- Born: Joseph Samuel Girardi November 1, 1928 Detroit, Michigan
- Died: February 28, 2019 (aged 90) Detroit, Michigan

= Joe Girard =

American salesman (1928–2019)

Joseph Samuel Girardi (November 1, 1928 – February 28, 2019), better known as Joe Girard, was an American salesman, motivational speaker, and author. Girard sold 13,001 cars at a Chevrolet dealership between 1963 and 1978, and was recognized by the Guinness Book of World Records as the seller of the most cars in a year (1,425 in 1973). (Note: The record was surpassed by Ali Reda of Les Stanford Chevrolet, with 1,582 cars sold in 2017.) Girard later became a successful motivational speaker, and gave regular presentations for corporate clients including General Motors, Hewlett-Packard, and Kmart. He resided in Grosse Pointe Shores, Michigan, until his death.

==Early life==
Girard was the son of Antonino Girardi, an extremely poor man of Sicilian birth and his wife, Grace Stabile, a homemaker. Girard started working from an early age. A high school dropout, he started working as a shoeshine boy, then worked as a newsboy for the Detroit Free Press, dishwasher, delivery boy, stove assembler, and home building contractor.

==Career==
The then 35-year-old Girard walked into a Detroit car dealership and begged a skeptical sales manager for a job as a salesman. He sold a car on his first day and, by the second month, he was so good that some of the other salesmen complained, and got him fired. His next job was at Merollis Chevrolet in Eastpointe, Michigan. There, he set consecutive sales records over a 15-year period. He then became an author and public speaker, using books and in-person presentations to share his sales techniques. He retired at the age of 49, with a record of 13,001 vehicles sold by him. He still holds the Guinness World Record for the largest number of cars sold.

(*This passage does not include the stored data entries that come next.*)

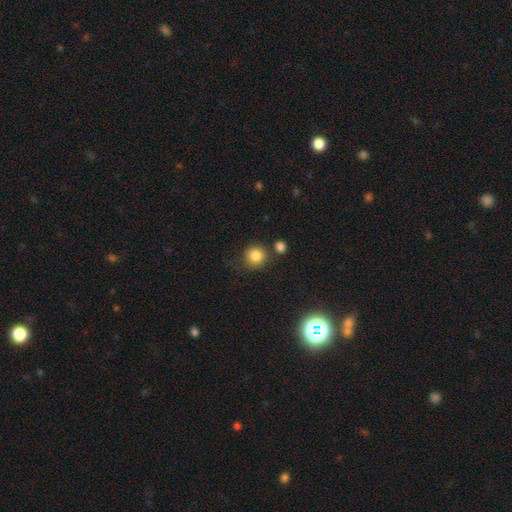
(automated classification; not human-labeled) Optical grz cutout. It shows a smooth galaxy with no disk features (84%) that is round (92%). Merging: none (76%).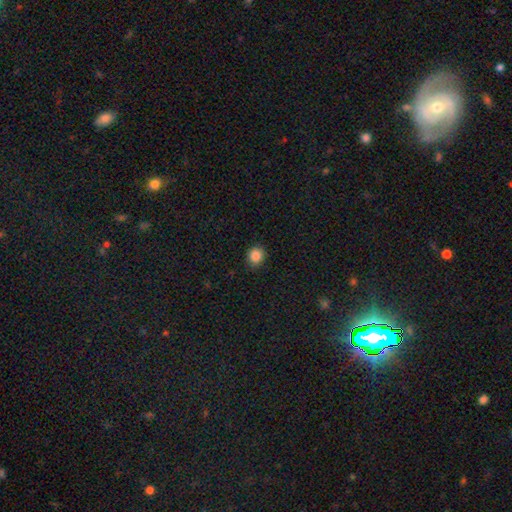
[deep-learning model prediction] smooth 86%, star or artifact 10%, featured or disk 3%. Down the decision tree: how rounded — round (82%); merging — none (89%).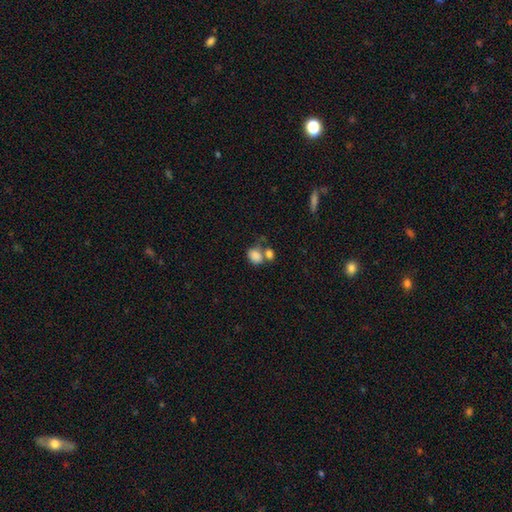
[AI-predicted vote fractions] A smooth galaxy with no disk features (82%) that is in between round and cigar-shaped (70%).

Vote fractions:
- Smooth or featured? smooth: 82% / star or artifact: 9% / featured or disk: 8%
- How rounded? in between: 70% / round: 29% / cigar-shaped: 1%
- Merging? merger: 47% / none: 33% / minor disturbance: 12% / major disturbance: 7%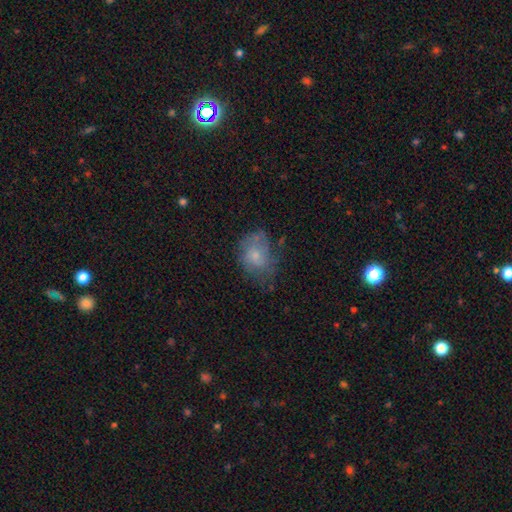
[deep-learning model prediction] Smooth or featured? Predicted: smooth (p=0.61). How rounded? Predicted: in between (p=0.58). Merging? Predicted: none (p=0.47).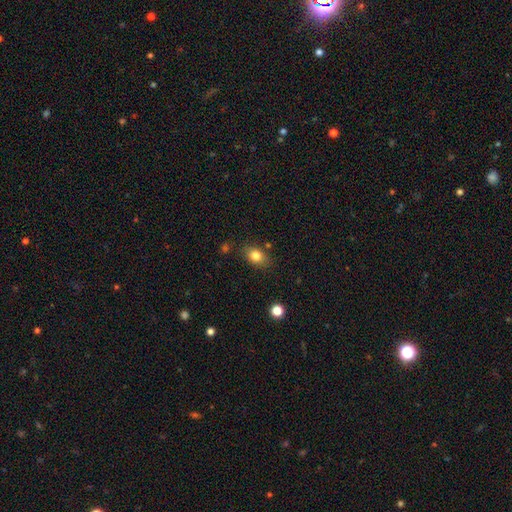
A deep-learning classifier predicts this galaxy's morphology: This appears to be a smooth galaxy with no disk features (82%) that is in between round and cigar-shaped (73%). Merging: none (79%).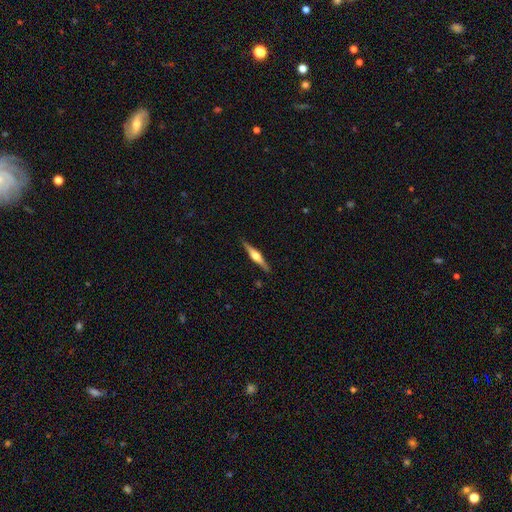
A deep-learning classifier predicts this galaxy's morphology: type=featured or disk (73%); edge-on=yes (98%); edge-on bulge=rounded (93%); merging=none (89%).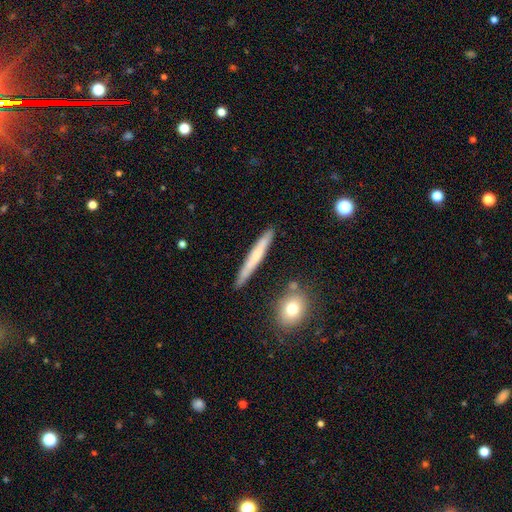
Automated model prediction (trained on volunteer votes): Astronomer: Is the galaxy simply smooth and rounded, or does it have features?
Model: smooth — 51% (runner-up: featured or disk, 42%).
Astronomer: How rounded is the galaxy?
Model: cigar-shaped — 95%.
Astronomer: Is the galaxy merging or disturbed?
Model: none — 86%.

As described in How to Sell Anything to Anybody, Girard decided early in his sales career to adopt the name "Girard" for business purposes as a way to avoid confrontations over his ethnicity or losing customers who might be prejudiced against Sicilians and Italians.

Girard appeared on What’s My Line? in 1974 and To Tell the Truth in 1973.

Girard died on February 28, 2019, from medical complications after a fall.

==Published works==
- How To Sell Anything To Anybody
- How To Sell Yourself
- How To Close Every Sale
- Mastering Your Way To The Top
- Joe Girard's 13 Essential Rules of Selling

==Awards and honors==
Girard's awards include The Golden Plate Award from the American Academy of Achievement, and he was nominated for the Horatio Alger Award by the late Dr. Norman Vincent Peale and the late Lowell Thomas.

In 2001, he was inducted into the Automotive Hall of Fame.